In photography, exposure is controlled by a variety of things–the size of the lens opening, the film speed, and the duration the lens remains open taking the picture. In digital photo editing, we can adjust exposure further, with the Brightness and Contrast controls.
Brightness, as the name implies, is the amount of light in the picture. The longer the lens was open and the wider the lens aperture, the brighter the resulting picture will be. Every photo editing program will have a Brightness control. Changing the brightness setting will adjust the colors of the pictures as if the photo was taken with a wider or narrower aperture.
However, increasing the brightness can cause the picture to look washed out. This is where Contrast comes in. Contrast is the range of dark and light in the picture–the spectrum between the darkest and the brightest regions of the picture. Changing the contrast will make the brights brighter and the darks darker, which will counter-balance the changes made by the Brightness control. Brightness and contrast are generally used in tandem in most photo editing projects.

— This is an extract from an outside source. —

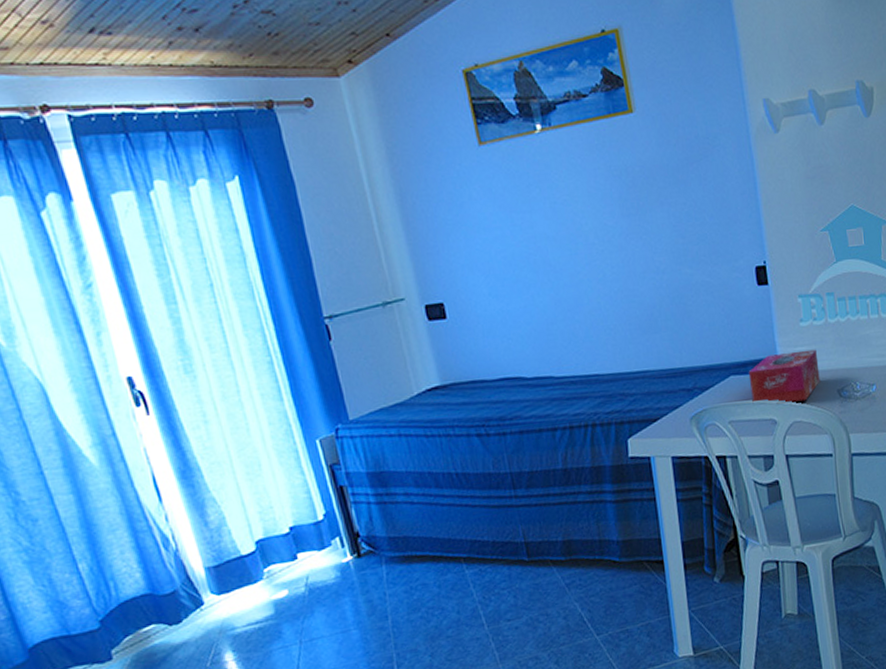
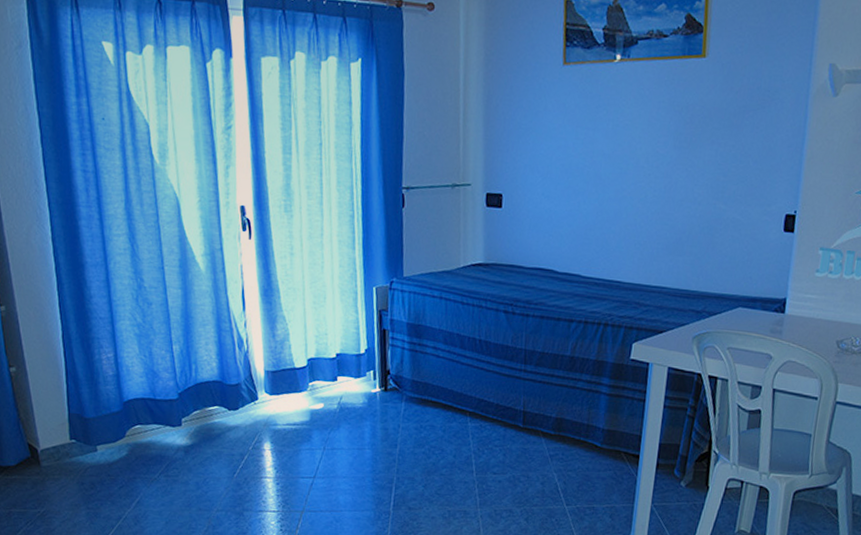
tissue box: present [748,349,820,404] -> none [753,296,825,344]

In most projects, it’s rare to have a photo that needs overall brightness and contrast adjustments. What’s more common is to have a picture that needs adjustments to small areas. For example, a dark cityscape against a bright blue sky, or a portrait with sunlight behind the subject, would likely be ruined by changing the overall brightness and contrast. These pictures need smaller, focused adjustments. In the old darkroom days, the only choice the photographer had was to dodge or burn. With modern photo editing programs, however, he can use a Lasso selection set, and then apply Burn, Dodge, Brightness, Contrast, or even Levels and Curves adjustments, to only those parts of the picture that really need it.